Mais, Alain Baudry, au-delà de ses travaux scientifiques, a aussi contribué au fonctionnement de la recherche française, en étant directeur du Laboratoire d'Astronomie-Astrophysique de l'Observatoire de Bordeaux, membre du Scientific Advisory Committee de l'IRAM, puis membre du conseil exécutif de cet institut, membre du Conseil National des Astronomes et Physiciens, du Conseil National des Universités, de la section astronomie au CNRS. Son expertise et sa renommée lui ont valu de participer au groupe Instrumentation radio de l’Institut National des Sciences de l’Univers du CNRS. Il participa aussi au groupe de sélection des missions spatiales de l’ESA de 1993 à 1996 et aux groupes de réflexion Astronomie du CNES.

Enfin, une partie importante de sa carrière a été consacrée à la protection des fréquences au sein de l’Union Astronomique Internationale dans le groupe de travail “Protection of spectral lines” de 1982 à 1992. Il a par ailleurs fait partie du comité d’organisation scientifique de la Commission Radioastronomie UAI N°40 de 1984 à 1992. Il a été Président de la commission J d'URSI-France de 1984 à 1992. Par la suite il a participé aussi aux AG de Lille (1996), Toronto (1999), Maastricht (2002), et Istanbul (2011).

La Médaille du CNFRS 2013 a été décernée à Jean-Pierre Bérenger par Mathias Fink

A gauche Mathias Fink, à droite Jean-Pierre Bérenger

Biographie de Jean-Pierre Bérenger 

Titulaire de la Maîtrise de physique de l’Université de Grenoble (1973) et Ingénieur de l’École supérieure d’optique (1975), Jean-Pierre Bérenger a rejoint le département Études théoriques d’Arcueil de la Délégation générale de l’armement (DGA) en 1975 pour se consacrer a de la recherche appliquée sur la propagation dans les milieux perturbés par les rayonnements nucléaires et les effets de l’impulsion électromagnétique.
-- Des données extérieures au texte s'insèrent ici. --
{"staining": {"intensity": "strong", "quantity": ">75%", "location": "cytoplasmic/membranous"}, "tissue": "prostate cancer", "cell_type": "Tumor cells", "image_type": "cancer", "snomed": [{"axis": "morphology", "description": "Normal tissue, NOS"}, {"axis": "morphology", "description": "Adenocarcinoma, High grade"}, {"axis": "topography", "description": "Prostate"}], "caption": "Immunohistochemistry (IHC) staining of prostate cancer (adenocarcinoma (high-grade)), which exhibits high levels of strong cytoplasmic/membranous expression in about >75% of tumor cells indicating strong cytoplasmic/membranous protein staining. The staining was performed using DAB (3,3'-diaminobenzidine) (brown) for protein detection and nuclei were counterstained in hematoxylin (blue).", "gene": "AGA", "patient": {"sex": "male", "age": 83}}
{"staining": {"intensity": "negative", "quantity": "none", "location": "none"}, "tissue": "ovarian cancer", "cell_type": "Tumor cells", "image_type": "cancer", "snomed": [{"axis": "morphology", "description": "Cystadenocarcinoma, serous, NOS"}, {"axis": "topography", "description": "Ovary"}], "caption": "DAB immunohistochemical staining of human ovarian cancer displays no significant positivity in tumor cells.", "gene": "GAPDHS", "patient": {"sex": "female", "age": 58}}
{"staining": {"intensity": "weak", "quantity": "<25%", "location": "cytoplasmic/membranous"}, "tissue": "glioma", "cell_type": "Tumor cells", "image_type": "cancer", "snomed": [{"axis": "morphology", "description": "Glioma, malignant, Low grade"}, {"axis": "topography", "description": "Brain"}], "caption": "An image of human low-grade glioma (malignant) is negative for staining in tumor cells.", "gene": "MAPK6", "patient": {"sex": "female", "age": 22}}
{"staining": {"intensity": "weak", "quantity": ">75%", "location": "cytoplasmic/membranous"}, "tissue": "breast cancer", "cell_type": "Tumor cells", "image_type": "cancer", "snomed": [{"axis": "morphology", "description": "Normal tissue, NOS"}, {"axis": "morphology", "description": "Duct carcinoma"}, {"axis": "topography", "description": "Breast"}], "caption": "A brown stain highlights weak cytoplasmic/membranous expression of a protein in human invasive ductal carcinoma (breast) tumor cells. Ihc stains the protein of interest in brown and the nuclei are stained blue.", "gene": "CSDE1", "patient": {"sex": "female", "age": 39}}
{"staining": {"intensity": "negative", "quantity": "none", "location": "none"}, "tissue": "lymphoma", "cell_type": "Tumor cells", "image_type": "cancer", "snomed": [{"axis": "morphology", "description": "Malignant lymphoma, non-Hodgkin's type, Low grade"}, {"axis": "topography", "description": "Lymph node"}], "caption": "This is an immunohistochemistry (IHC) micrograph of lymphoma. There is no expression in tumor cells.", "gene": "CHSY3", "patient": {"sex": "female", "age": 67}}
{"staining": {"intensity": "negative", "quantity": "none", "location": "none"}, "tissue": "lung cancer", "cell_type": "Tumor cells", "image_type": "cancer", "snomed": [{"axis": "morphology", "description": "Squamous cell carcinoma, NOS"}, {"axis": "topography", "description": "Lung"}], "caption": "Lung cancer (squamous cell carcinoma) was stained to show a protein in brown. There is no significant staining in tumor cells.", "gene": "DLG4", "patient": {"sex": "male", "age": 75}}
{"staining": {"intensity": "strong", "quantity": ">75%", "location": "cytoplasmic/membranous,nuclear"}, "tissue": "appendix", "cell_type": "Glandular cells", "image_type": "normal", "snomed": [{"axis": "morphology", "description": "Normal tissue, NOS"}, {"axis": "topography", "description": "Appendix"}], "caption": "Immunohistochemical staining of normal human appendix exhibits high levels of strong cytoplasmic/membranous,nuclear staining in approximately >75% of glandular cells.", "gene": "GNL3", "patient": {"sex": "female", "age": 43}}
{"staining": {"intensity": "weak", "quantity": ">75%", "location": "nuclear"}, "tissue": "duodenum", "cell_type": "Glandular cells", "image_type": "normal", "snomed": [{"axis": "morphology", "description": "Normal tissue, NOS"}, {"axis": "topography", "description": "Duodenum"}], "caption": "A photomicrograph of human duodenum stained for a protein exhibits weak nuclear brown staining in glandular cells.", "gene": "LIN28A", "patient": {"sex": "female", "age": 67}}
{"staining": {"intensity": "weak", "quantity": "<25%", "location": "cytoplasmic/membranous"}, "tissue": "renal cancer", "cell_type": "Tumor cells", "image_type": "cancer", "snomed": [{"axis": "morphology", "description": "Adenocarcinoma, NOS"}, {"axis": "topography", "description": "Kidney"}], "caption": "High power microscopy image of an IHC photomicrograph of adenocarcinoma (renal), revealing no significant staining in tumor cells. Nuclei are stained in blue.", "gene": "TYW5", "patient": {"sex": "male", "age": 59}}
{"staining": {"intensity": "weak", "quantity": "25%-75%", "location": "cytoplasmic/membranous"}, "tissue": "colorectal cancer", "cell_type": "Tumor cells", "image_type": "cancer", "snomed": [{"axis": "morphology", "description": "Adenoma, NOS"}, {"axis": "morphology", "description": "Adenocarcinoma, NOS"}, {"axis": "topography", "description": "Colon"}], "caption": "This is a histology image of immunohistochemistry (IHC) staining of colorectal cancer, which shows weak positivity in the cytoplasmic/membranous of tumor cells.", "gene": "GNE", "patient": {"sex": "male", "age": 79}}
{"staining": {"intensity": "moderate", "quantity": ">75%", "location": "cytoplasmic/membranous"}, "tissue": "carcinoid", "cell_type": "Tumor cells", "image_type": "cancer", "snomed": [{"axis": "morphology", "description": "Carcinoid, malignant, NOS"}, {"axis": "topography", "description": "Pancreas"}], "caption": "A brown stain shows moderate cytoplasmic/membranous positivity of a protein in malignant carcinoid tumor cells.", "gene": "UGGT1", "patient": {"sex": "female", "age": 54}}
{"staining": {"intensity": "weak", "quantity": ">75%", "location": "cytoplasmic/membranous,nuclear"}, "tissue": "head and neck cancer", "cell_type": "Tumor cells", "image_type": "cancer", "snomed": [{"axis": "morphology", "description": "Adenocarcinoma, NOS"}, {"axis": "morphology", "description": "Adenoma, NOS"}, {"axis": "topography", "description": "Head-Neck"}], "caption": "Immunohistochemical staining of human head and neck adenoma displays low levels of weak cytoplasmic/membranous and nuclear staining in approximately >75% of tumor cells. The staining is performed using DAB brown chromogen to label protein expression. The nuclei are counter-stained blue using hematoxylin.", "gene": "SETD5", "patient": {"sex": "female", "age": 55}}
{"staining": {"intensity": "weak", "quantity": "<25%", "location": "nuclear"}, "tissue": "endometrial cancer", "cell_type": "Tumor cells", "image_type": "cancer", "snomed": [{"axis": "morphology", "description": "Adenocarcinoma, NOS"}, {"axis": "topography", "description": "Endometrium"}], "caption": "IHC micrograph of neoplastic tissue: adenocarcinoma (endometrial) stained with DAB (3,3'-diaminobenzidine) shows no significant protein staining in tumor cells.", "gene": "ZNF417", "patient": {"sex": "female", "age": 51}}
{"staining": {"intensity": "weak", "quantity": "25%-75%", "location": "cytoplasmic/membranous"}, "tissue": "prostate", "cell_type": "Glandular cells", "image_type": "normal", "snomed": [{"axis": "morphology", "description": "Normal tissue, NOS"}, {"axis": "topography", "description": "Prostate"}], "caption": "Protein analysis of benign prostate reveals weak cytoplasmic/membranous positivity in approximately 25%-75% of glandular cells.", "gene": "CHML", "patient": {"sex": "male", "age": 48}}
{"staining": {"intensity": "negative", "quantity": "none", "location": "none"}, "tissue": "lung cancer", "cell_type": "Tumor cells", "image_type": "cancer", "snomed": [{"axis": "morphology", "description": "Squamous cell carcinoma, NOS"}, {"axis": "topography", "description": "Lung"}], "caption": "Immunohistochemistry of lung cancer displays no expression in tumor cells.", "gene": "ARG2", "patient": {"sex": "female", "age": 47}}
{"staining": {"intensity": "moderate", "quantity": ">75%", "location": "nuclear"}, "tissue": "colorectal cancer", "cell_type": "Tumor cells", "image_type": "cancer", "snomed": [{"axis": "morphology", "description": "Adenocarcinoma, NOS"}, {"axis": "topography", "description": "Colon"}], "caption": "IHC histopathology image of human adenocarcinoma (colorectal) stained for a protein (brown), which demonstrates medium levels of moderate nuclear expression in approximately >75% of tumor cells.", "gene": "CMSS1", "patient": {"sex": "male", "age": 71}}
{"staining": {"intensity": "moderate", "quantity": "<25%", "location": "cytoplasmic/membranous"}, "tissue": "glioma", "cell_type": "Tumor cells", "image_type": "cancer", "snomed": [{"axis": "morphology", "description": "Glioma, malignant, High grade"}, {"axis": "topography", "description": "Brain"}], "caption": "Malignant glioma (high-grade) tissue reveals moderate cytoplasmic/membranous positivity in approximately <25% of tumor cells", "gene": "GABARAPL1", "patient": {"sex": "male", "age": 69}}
Il s’est particulièrement attaché à la résolution numérique des équations de Maxwell et aux problèmes ouverts nécessitant l’utilisation d’une condition aux limites absorbante. Il a ainsi introduit en 1979 une condition originale, la couche adaptée, et est l’auteur du premier logiciel aux différences finies (FDTD) développé en France.

Au Centre d’analyse de défense, à partir de 1984, et en parallèle avec d’autres activités dans la simulation informatique de défense, Jean-Pierre Bérenger a effectué des travaux de recherche sur les conditions absorbantes et les structures subcellulaires dans la méthode FDTD. Il introduit en 1990 la couche parfaitement adaptée (PML). Publiée en 1994 et rapidement adoptée par la communauté de l’électromagnétisme, cette condition a suscité de nombreux travaux et a été transposée à toutes les équations aux dérivées partielles de la physique. Ses travaux sur ce thème se sont poursuivis pendant une dizaine d’années pour optimiser la condition PML dans l’espace discrétisé des techniques numériques. Au cours des années 90, il a aussi développé l’application de la méthode FDTD à la propagation VLF-LF dans le guide d’onde Terre-Ionosphère, travaux ayant abouti à un logiciel fournissant le bilan de liaison VLF-LF dans des conditions très générales.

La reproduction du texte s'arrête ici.